ひとりの女性だとか、はしたない姿がどうとか聞こえて、咄嗟に踏み込んだらあの状況。
まともな対応が出来なくなってしまっても当然ではないですか、と萌衣は珍しく自己弁護する。
「けれど、昴さんではなく久井奈のほうが、ああまで積極的になってしまうなんて……」
背中を流した辺りで、年頃の娘としてこれ以上は出来かねると言うのが、常識的な判断でしょう。

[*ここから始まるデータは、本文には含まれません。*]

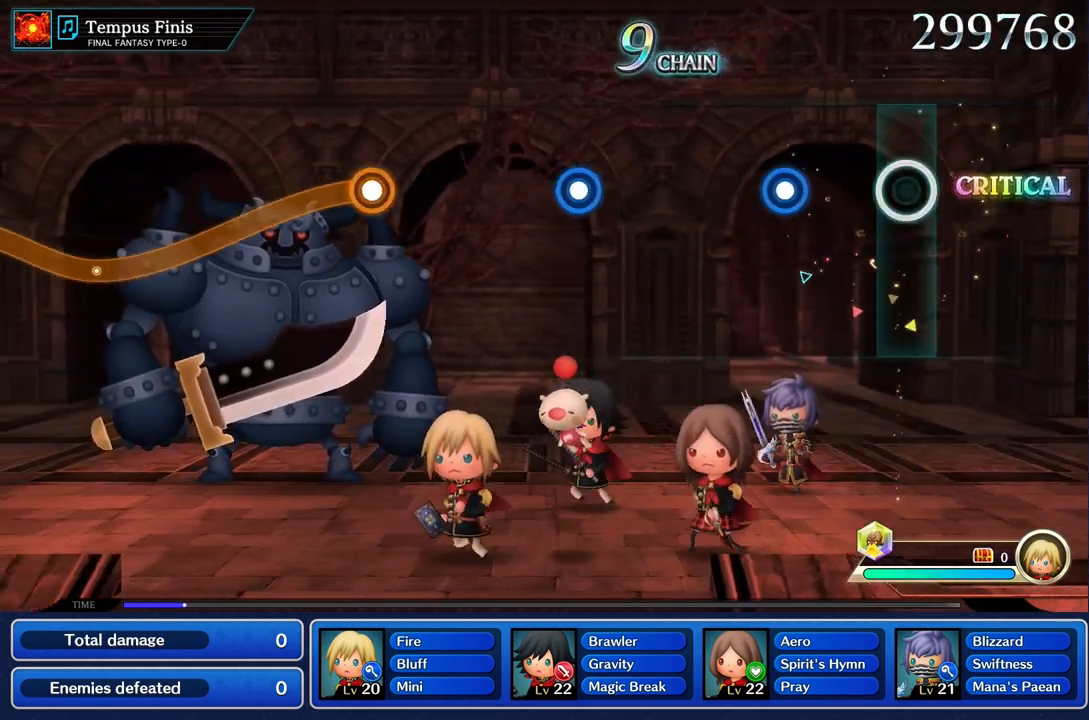
{"buttons": [], "left_stick": "center", "right_stick": "center", "events": [[350, "R1", "down"], [467, "R1", "up"]]}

そう言って切り上げさせようとしたのに、まさか自ら継続を願い出るとは。
あれでは話の流れからして、私から中断を訴える訳にもいかないではありませんか。
しかしどうやら、久井奈は昴さんに対して、異性としての強い思慕の念を抱いているようです。
そうでもなければ、いくら何でもあそこまでの行為に及ぶ筈がないでしょう。
精を浴びて半ば恍惚としていた表情は、同性から見れば明白な『女』の顔でしたし。
確かに、あの逞しさとむせ返るような濃い性臭は、理性を揺るがせるに充分過ぎるほどでしたが。
再び静かに昂ぶりかけた身体の疼きを、萌衣はきつく己の胴を抱き締める事で抑え込む。
「……いけませんね。これ以上考えていては、またおかしな真似をしてしまいそうです」
幸いなことに、風雅は今夜早くには帰宅する予定です。
胸の奥で燻っているこの熱情は、夫の務めとして後ほど念入りに鎮めていただきましょう。
萌衣は思考を打ち切ると、今度は意識して冷静な態度を装い、何事も無かったかの様に外へ出る。
久井奈には、今後それとなく昴との仲を応援する事でお詫びに代えよう、と心に決めながら。

〜END〜


文字数?やら8連規制やら5&4規制やらですっかりグダグダに……連投失礼しました。